- **WORK TO COMPLETE**:
From the canoe article below, pull out the stretch from "Two canoes in" through "the flexible solution.", copied word for word.
>> BEGIN EXTRACTED TEXT
Gear

Canoe

Two canoes in wood and composite on a sandy beach by a lake

An open craft paddled with a single-blade paddle, where you sit or kneel on top of an open deck. The canoe carries loads and people in a way no kayak does, and is the simplest form of paddling to begin with.

A canoe is an open craft — you sit or kneel on top of an open deck and paddle with a single-blade paddle. It is the opposite of the kayak: where the kayak closes you into a watertight space, the canoe lets you sit freely with your legs stretched out, keep equipment, load and children around you, and look straight out across the water. On a lake and on calm river, the canoe is the flexible solution.

As a craft, “kano” covers a wide range — from short solo canoes to large expedition canoes that can carry two adults, two children and a week’s worth of equipment. This article deals with the canoe as equipment: the types, the materials, and what is worth knowing before you hire or buy one. For the paddling itself — technique, where in Norway, safety — see canoe in the paddling domain.

Roots

The modern canoe — what in Norwegian we tend to call the “kanadakano” (Canadian canoe) — has roots in North American indigenous tradition, particularly among the Algonquin and Iroquois peoples in the great forest and river regions. The original hull was a hollowed-out tree trunk, covered with birch bark, sewn with tree roots and sealed with pitch. The boat was light, hard-wearing, and suited to being carried between lakes (“portage”).

When Europeans came to North America in the 1500s and 1600s, they adopted the canoe for the fur trade and exploration — it was the only craft that worked in the network of rivers and lakes that covers the northern hemisphere. From the late 1800s a sport-canoe tradition developed, particularly in Canada and then in Scandinavia.

Today the canoe is an international paddling discipline with its own clubs, course progressions (the NPF Våttkort has its own Canoe track) and a small but active community in Norway — particularly tied to Femundsmarka and similar large lake and river systems.

The main types

Canoes come in several categories according to use:

Tour canoe (recreation canoe) is the standard choice for most people. Three to four metres long, broad and stable in flat water, designed for lake and calm river. Carries 200–300 kg of load, which covers two adults, one or two children, a tent and equipment for a weekend or week.

Wandering canoe (touring canoe) is a little slimmer and longer, designed for longer trips. More efficient in the water, but also a little less stable — it demands a little more balance from the paddlers.

Expedition canoe is the largest and carries the most load, often over 5 metres long and with a capacity over 300 kg. Used for longer wilderness trips, often in regions such as Femundsmarka, Pasvik or Swedish and Canadian wilderness areas. Less common in Norway than in Canada and Sweden, but they exist.

Solo canoe is shorter (typically 3–4 metres), narrower, and designed for one paddler. Less stable than a two-person canoe, but more responsive and efficient solo. It can be paddled kneeling from the middle or seated on an asymmetric seat.

Slalom canoe is short, light and specialised for rapids and rapid manoeuvring. More for sport than for outdoor use.

For more depth on canoe paddling as a discipline, see canoe in the paddling domain.
>> END EXTRACTED TEXT
>> BEGIN PROVIDED DATA
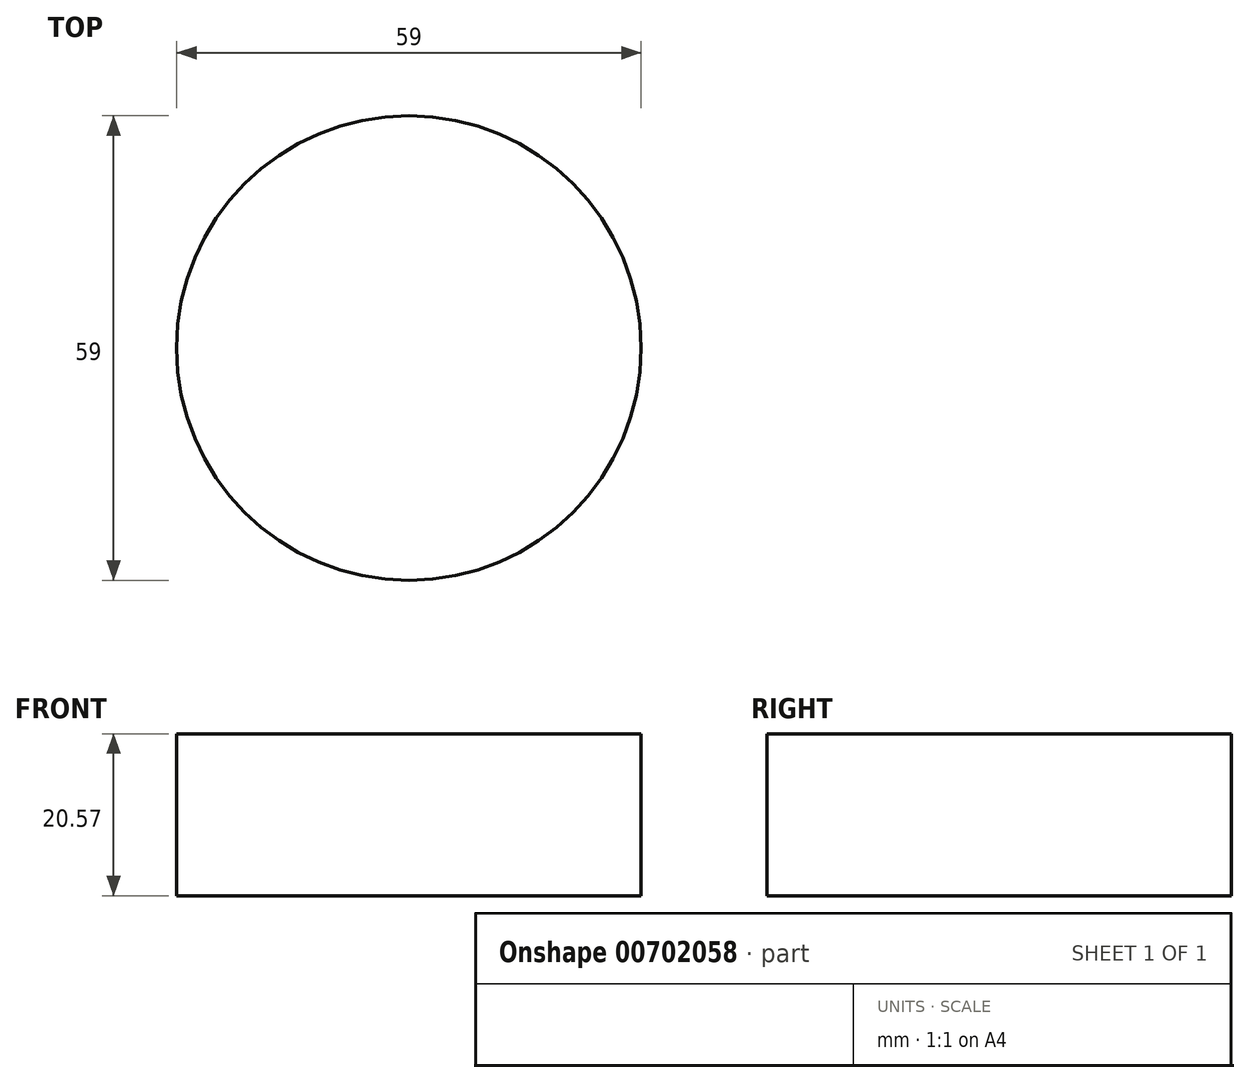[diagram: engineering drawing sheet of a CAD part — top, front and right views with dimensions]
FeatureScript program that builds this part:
>> END PROVIDED DATA
- **FINISHED TASK**:
Two canoes in wood and composite on a sandy beach by a lake

An open craft paddled with a single-blade paddle, where you sit or kneel on top of an open deck. The canoe carries loads and people in a way no kayak does, and is the simplest form of paddling to begin with.

A canoe is an open craft — you sit or kneel on top of an open deck and paddle with a single-blade paddle. It is the opposite of the kayak: where the kayak closes you into a watertight space, the canoe lets you sit freely with your legs stretched out, keep equipment, load and children around you, and look straight out across the water. On a lake and on calm river, the canoe is the flexible solution.